Pedalling west from Ballum, point your wheels towards the red-and-white banded Ameland Lighthouse. Built in 1888 but since decommissioned, visitors can climb the 236 steps for sweeping views of the rippling grass dunes and waving trees below. On clear days, the island of Terschelling is visible across the steel-blue water of the North Sea.

From the lighthouse it’s a last uphill climb to the westernmost stretch of beach on the island. Beachclub the Sunset is the perfect spot to re-fuel. Sit on the terrace and enjoy fresh oysters or bitterballen (meat-filled croquettes) as the sun’s golden rays sink beneath the waves.

Getting there Ferries to Ameland depart from the Frisian village of Holwerd.

The sun sets over a golden beach in Vlieland, The Netherlands
Vlieland is blessed with a ring of golden sands, most notably the vast beach that covers its west coast © Sara van Geloven / Lonely Planet

For never-ending beaches… visit Vlieland

There is only a single village on Vlieland, the westernmost of the Frisian Islands.
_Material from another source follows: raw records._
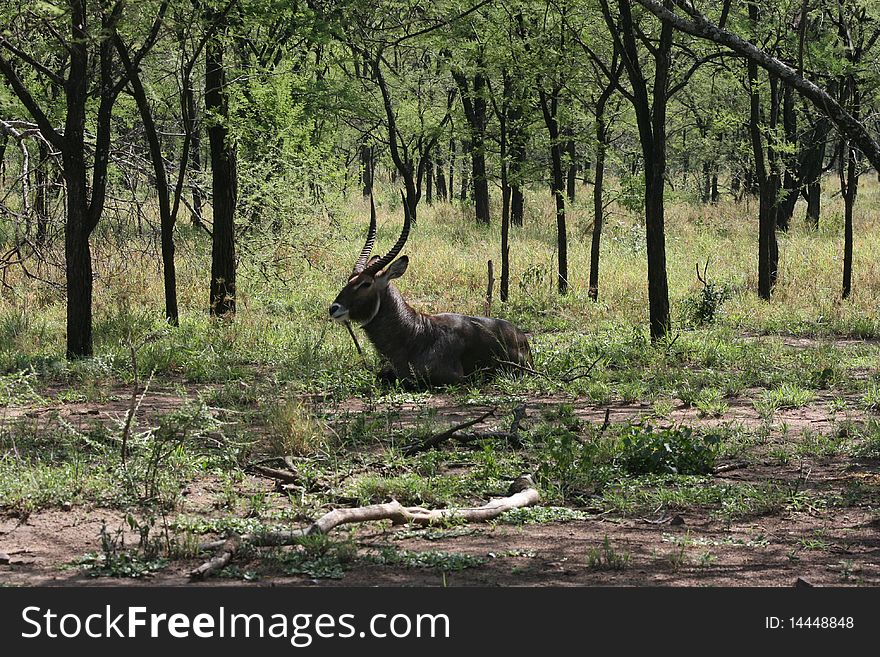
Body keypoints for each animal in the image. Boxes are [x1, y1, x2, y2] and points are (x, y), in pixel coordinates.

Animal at [330, 197, 532, 386]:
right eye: (349, 280)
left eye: (365, 284)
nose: (334, 308)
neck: (415, 332)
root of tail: (521, 336)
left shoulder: (452, 378)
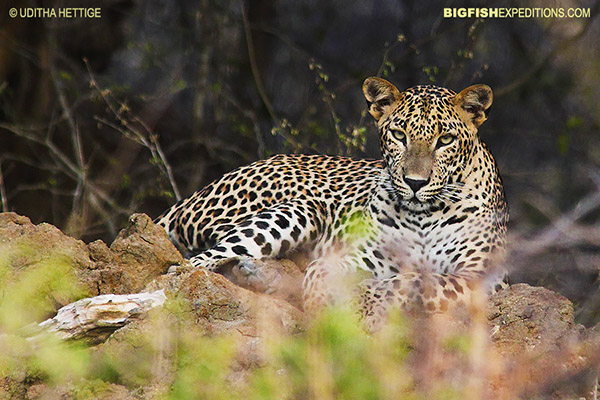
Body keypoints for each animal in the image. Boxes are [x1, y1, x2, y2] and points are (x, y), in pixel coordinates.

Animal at [154, 76, 506, 332]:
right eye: (398, 135)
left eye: (445, 140)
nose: (415, 182)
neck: (425, 216)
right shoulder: (360, 255)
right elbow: (322, 272)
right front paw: (323, 303)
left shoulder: (480, 278)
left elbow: (413, 281)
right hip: (299, 209)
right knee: (195, 262)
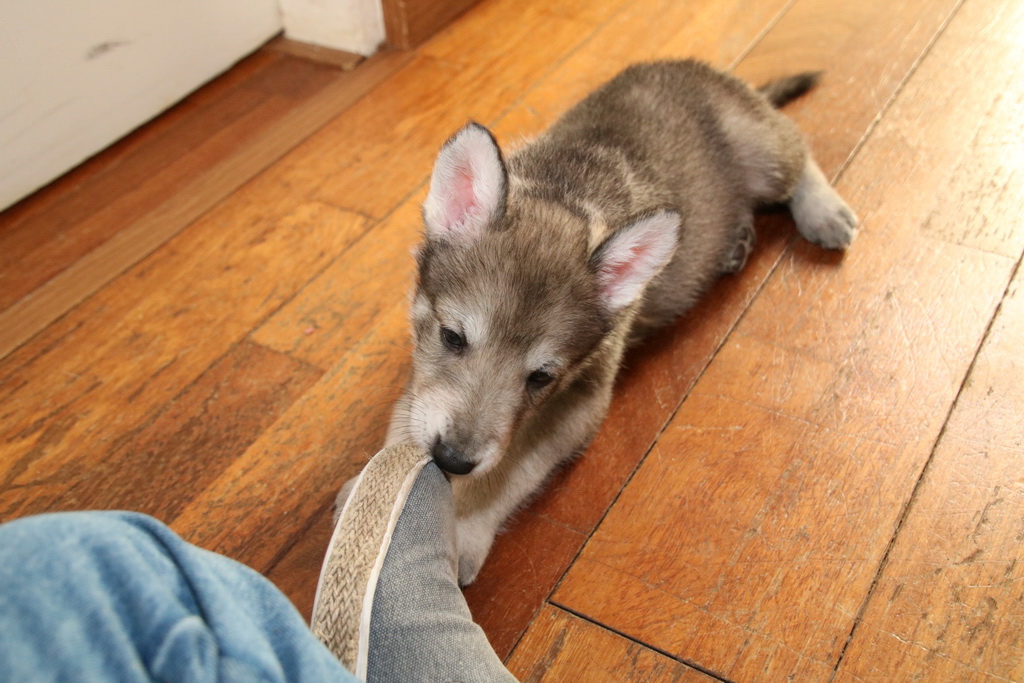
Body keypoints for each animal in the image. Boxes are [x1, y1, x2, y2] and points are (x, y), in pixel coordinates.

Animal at [336, 60, 857, 585]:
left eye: (540, 378)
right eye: (452, 337)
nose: (452, 461)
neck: (564, 193)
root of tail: (715, 73)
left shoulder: (580, 403)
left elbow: (509, 468)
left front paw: (462, 525)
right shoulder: (422, 370)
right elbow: (407, 422)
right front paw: (371, 496)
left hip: (767, 157)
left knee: (801, 152)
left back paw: (825, 212)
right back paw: (739, 240)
Its main street is lined with boutiques, cosy hotels and gabled houses dating as far back as the 16th century. Head past the harbour though and you’ll find 12km of powdery white sand, bookmarked by Oost, a modernist beach pavilion made of wood.

Pick a spot to lay down your beach towel and brave the bracing white-capped waves that whoosh into the shore. The island of Terschelling is visible across the Stortemelk, a particularly wild stretch of water where the North Sea and Wadden Sea meet. Stay overnight at campsite Stortemelk where you can pitch a tent in the dunes (rentals available) for unobstructed views of the glittering Milky Way.

Getting there Vlieland is accessible by ferry from the small Frisian city of Harlingen.

Revellers dance at sunset at the Oerol Festival on the island of Terschelling in The Netherlands
A sunset party on Terschelling as part of the annual Oerol Festival © Sara van Geloven / Lonely Planet

For a cultural escape… try Terschelling

For 10 days in June each year, the entire island of Terschelling becomes a stage. Sand dunes host theatre performances, stretches of beach become land art, and music echoes out from the island’s remotest farms. Originally organised by local bar owner Joop Mulder, the Oerol Festival is now one of the most innovative festivals in the country.

Arguably the most interesting element of the festival is the cultural landscape project Sense of Place, which transforms the island’s bucolic bounties into oversized works of art. Previous installations have used willow branches to turn salt marshes into a Mondrian painting or had newly-planted marram grass grow into M.C. Escher-inspired sand dunes. In 2018, the project will expand beyond Terschelling with artist Nienke Brokke set to create a 20m-high earth-and-grass sculpture of a reclining female nude on a dyke near Holwerd.

Getting there Ferries to Terschelling depart from Harlingen.

A seal relaxes on the smooth sands of Schiermonnikoog, The Netherlands
A seal relaxes on the smooth sands of Schiermonnikoog © emka74 / Shutterstock

For wild nature… select Schiermonnikoog

The smallest of the Frisian Islands, Schiermonnikoog, brims with nature. To the north lies the widest beach in Europe, fringed by marram grass, and to the vast salt marshes of the south and east are teeming cordgrass, sea-lavender and edible samphire.

Much of the island is a dedicated national park and it remains almost car-free, allowing its diverse habitats to attract a multitude of animals, including over 300 species of bird and seals that gather on the sandbanks. The birdwatching hut at Westerplas freshwater pool is the best place to spot waterfowl in the wild (guides available).

The tourist office also organises several nature expeditions. Try your hand at jutten (searching for treasures on the beach) or attempt wadlopen, recreational mud flat walking across the Wadden Sea floor at low tide. It’s a messy undertaking, but it is a unique way to explore this extraordinary ecosystem.

Getting there Ferries go from the small harbour of Lauwersoog in the neighbouring province of Groningen.